## [EXERCISE AIM]
Copy out the article below on finding the k smallest numbers, word for word and in full.

----- DOCUMENT TEXT

## Find ‘k’ smallest numbers from a million numbers (and take the girl with you!)

Your mum just told the “aunty next door”, the obese mother of your 6-year-crush “girl next door” that you are extremely smart and good in Math. WTF, mom?! And aunty being the crook she is, gives you her shopping list which has 1000 products with their prices and asks you to pick the least-values 10 products. Your crush is right there. If only you were in the Matrix, right?

Scale out the problem to finding the k smallest numbers from a million numbers and throw in a computer to solve the problem with code. What now? How do you go about it?

Well, you can** sort all elements in O(n log n) time** and pick the first k numbers. But can’t you try and be a little smarter? Even the girl knows basic sorting!

Maybe try and find a **worst case O(n) complexity algorithm**? Oh, stop staring! So here is the magic mantra: **Hoare’s Quick Select **algorithm.

In this algorithm,** we use the technique of Partitioning from Quick Sort** to get what we want. Partitioning basically takes a pivot element at random, puts it in its right place and puts all numbers lesser that the pivot to one side and the rest on the other. *So if we are able to get the “k”th smallest number as the pivot, we are done!** *(as we can then pick the whole partition with k elements as our answer)

1. Start with a random pivot. Iteration number = 1 for the first time.

2. Partition the array. Takes O(n/iteration number) time.

3. If the pivot is placed at the kth position (relative to original array), we are done! Else, first increment Iteration number. Then : If it is placed before the kth position, go to step 2 with the right hand partition as the array. Otherwise go to step 2 with the left partition.

----------
----- DATA EXTRACTS

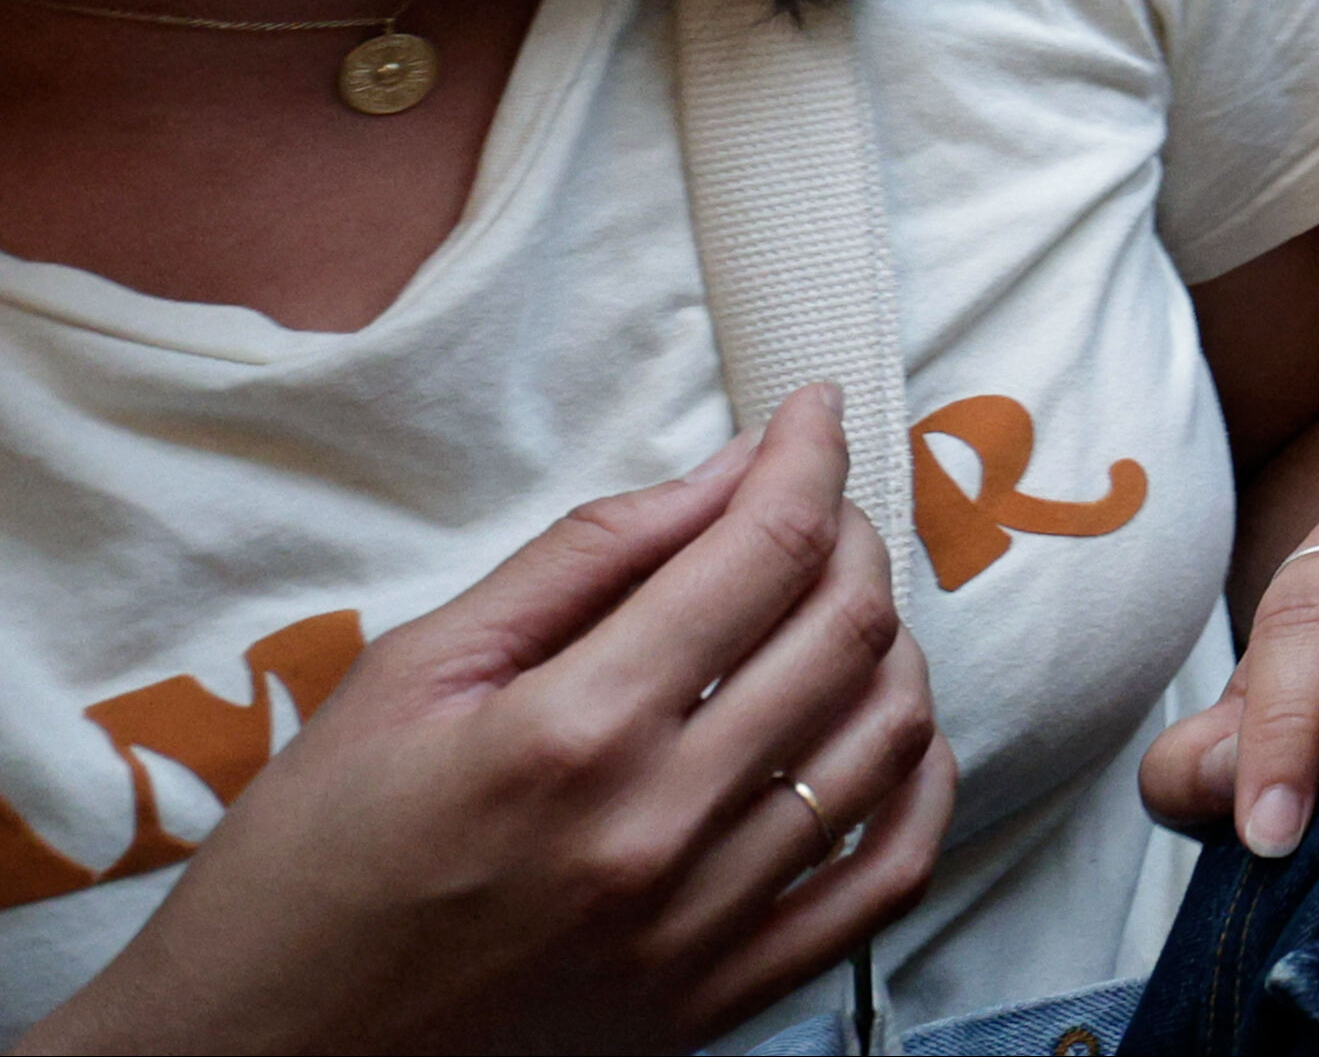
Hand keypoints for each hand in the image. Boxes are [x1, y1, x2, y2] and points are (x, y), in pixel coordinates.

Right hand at [27, 387, 952, 1055]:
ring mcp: (699, 923)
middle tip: (817, 503)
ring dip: (890, 644)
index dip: (808, 457)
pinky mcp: (716, 998)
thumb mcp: (411, 674)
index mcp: (574, 731)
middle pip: (843, 632)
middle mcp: (657, 827)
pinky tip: (893, 732)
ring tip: (841, 604)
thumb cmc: (308, 864)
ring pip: (884, 741)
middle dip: (851, 533)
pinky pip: (885, 882)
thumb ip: (584, 559)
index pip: (760, 552)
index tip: (813, 413)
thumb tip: (726, 475)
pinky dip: (918, 787)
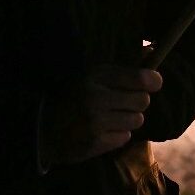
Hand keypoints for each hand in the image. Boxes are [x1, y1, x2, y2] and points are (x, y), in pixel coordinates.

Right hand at [39, 64, 163, 167]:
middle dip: (137, 102)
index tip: (153, 83)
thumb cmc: (72, 97)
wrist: (41, 129)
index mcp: (94, 77)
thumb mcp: (91, 75)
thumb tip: (153, 51)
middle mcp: (95, 98)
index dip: (153, 81)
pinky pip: (125, 137)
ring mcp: (94, 122)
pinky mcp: (94, 143)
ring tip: (110, 118)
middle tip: (123, 103)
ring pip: (137, 120)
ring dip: (128, 120)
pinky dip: (117, 135)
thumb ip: (122, 67)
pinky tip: (101, 131)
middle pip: (143, 101)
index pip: (141, 78)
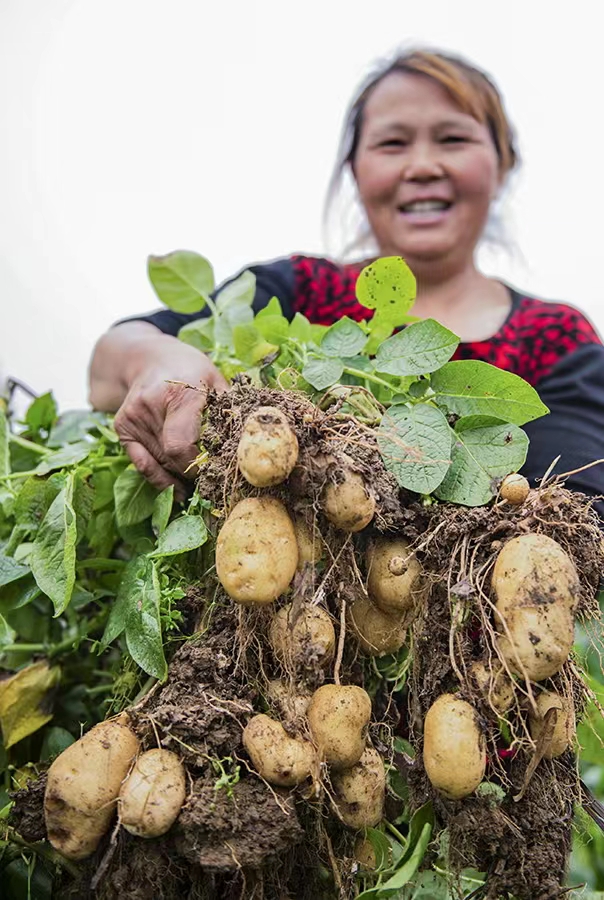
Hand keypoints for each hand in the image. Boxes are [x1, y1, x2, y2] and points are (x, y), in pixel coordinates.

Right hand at [113, 340, 227, 497]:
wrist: (151, 357)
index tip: (214, 472)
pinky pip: (142, 463)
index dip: (197, 466)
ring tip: (197, 485)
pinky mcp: (122, 427)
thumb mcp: (216, 380)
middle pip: (170, 458)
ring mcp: (132, 417)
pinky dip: (159, 478)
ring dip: (178, 478)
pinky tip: (175, 488)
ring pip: (158, 464)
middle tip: (210, 482)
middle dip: (191, 474)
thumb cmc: (191, 370)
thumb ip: (230, 409)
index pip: (180, 446)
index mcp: (179, 393)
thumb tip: (247, 443)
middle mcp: (150, 406)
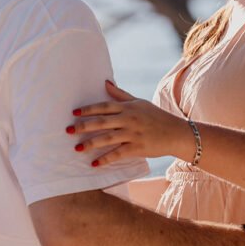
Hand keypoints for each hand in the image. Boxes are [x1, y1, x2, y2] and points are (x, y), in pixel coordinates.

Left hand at [69, 80, 190, 165]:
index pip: (104, 106)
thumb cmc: (156, 117)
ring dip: (91, 143)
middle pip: (102, 122)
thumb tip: (105, 82)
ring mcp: (133, 134)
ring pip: (108, 138)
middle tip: (68, 130)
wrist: (176, 133)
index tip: (73, 113)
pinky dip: (105, 159)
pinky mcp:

----------

## [TASK RESPONSE]
## Find ‘k’ smallest numbers from a million numbers (and take the girl with you!)

Your mum just told the “aunty next door”, the obese mother of your 6-year-crush “girl next door” that you are extremely smart and good in Math. WTF, mom?! And aunty being the crook she is, gives you her shopping list which has 1000 products with their prices and asks you to pick the least-values 10 products. Your crush is right there. If only you were in the Matrix, right?

Scale out the problem to finding the k smallest numbers from a million numbers and throw in a computer to solve the problem with code. What now? How do you go about it?

Well, you can** sort all elements in O(n log n) time** and pick the first k numbers. But can’t you try and be a little smarter? Even the girl knows basic sorting!

Maybe try and find a **worst case O(n) complexity algorithm**? Oh, stop staring! So here is the magic mantra: **Hoare’s Quick Select **algorithm.

In this algorithm,** we use the technique of Partitioning from Quick Sort** to get what we want. Partitioning basically takes a pivot element at random, puts it in its right place and puts all numbers lesser that the pivot to one side and the rest on the other. *So if we are able to get the “k”th smallest number as the pivot, we are done!** *(as we can then pick the whole partition with k elements as our answer)

1. Start with a random pivot. Iteration number = 1 for the first time.

2. Partition the array. Takes O(n/iteration number) time.

3. If the pivot is placed at the kth position (relative to original array), we are done! Else, first increment Iteration number. Then : If it is placed before the kth position, go to step 2 with the right hand partition as the array. Otherwise go to step 2 with the left partition.